The steps in the accuracy curve indicate that your sample size is small (thus a change in the classification of a single sample could already be visible), which is expected since you are trying to overfit the small dataset.
I would recommend to not increase the complexity of the model yet, but to make sure your model is able to overfit the tiny dataset first by playing around with some hyperparameters.

Thanks @ptrblck,

I followed your advice and over-fitted the model (first on 10 samples and then on the whole dataset). During this stage I found that the accuracy was not being computed correctly so I replaced the relevant code with torchmetrics Accuracy calculation. I also cleaned up the validation code and visualized it. Now the model works better and can easily be over fit (see the following images).

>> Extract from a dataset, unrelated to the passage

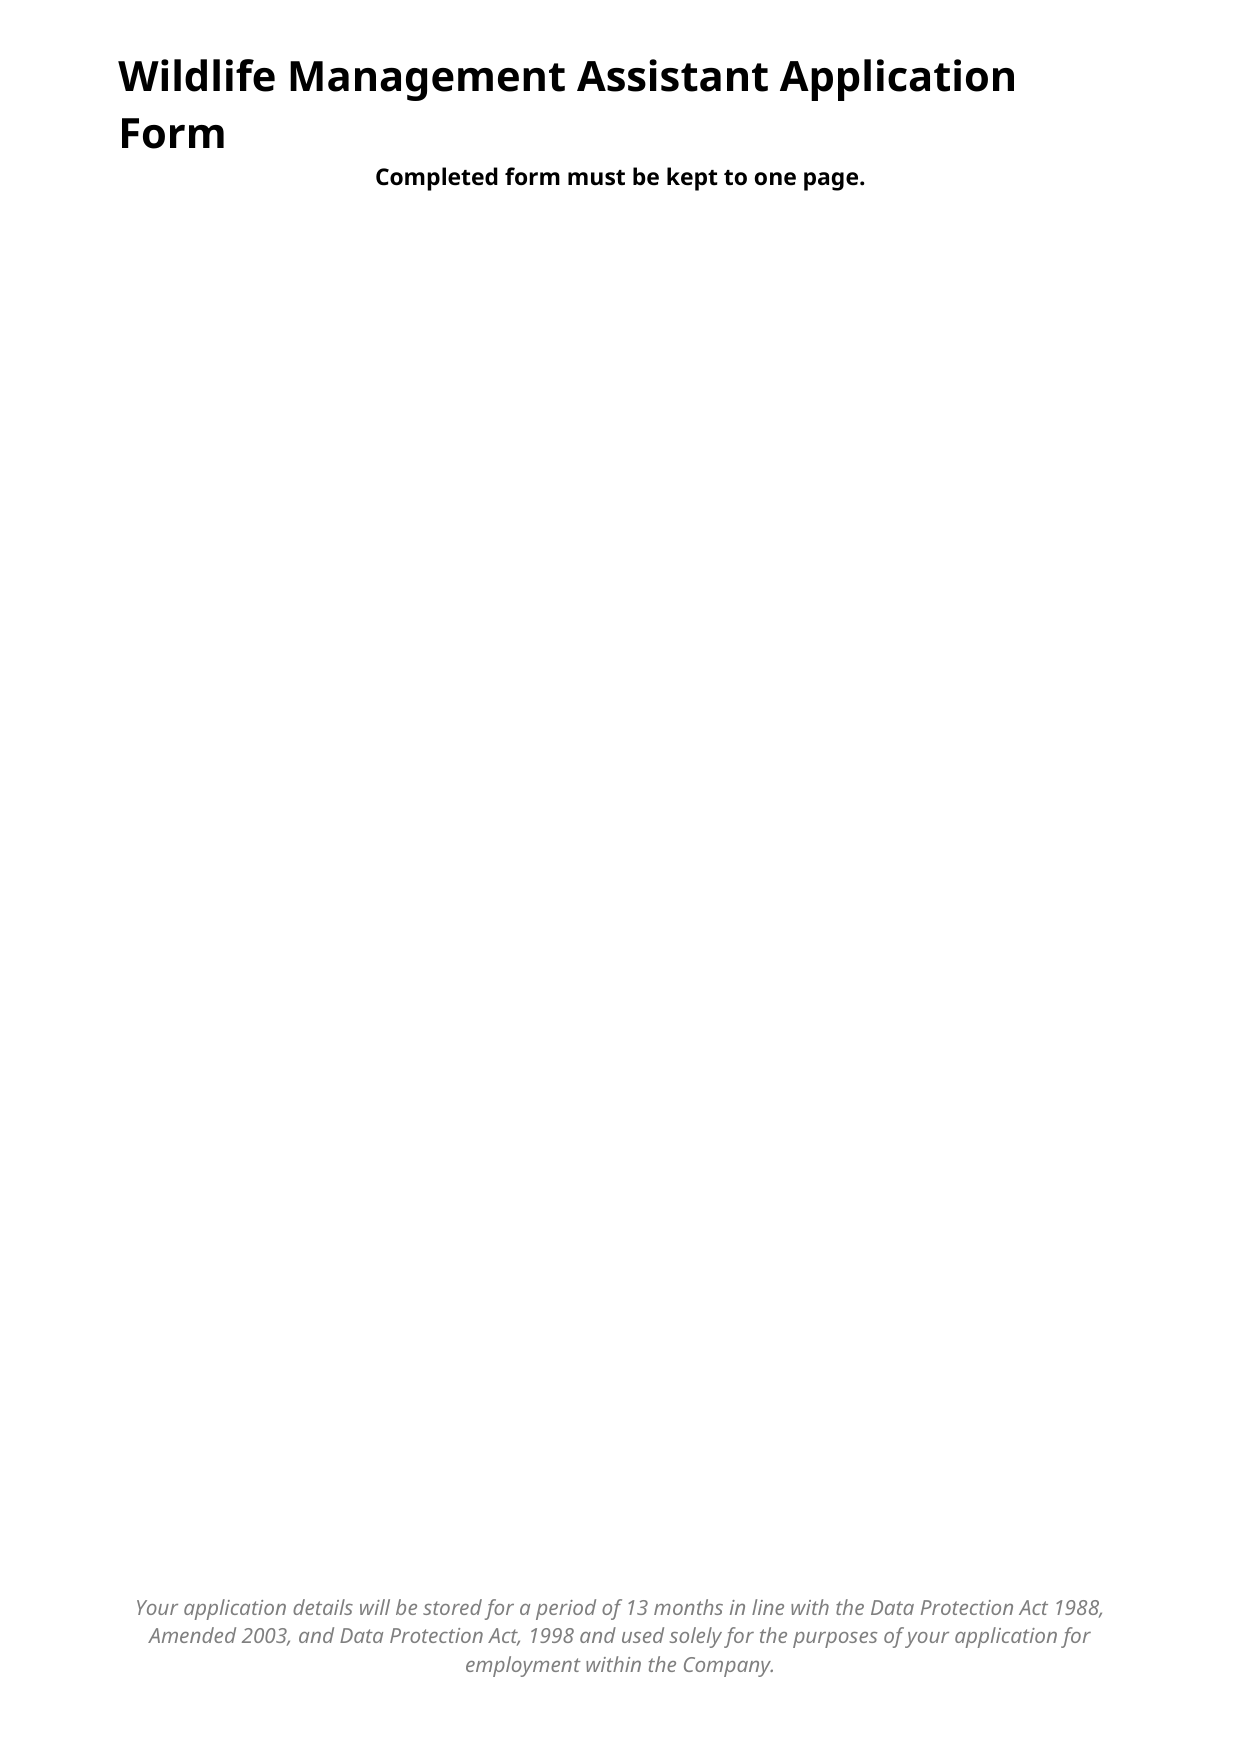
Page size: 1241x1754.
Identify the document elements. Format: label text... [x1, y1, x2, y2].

text Completed form must be kept to one page. [118, 161, 1122, 192]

Should I address the small sample size now? I was thinking of using data augmentation to expand the sample size.

Do you mean the small subset for the initial overfitting testing or your general dataset?
I couldn’t find the dataset size in this topic so unsure if you are still training with only 10 samples.

Sorry for the confusion.

I meant that I should address the small sample size of my general dataset (N = 480).

All results and graphs in this thread have been using the general, 480 participant, dataset.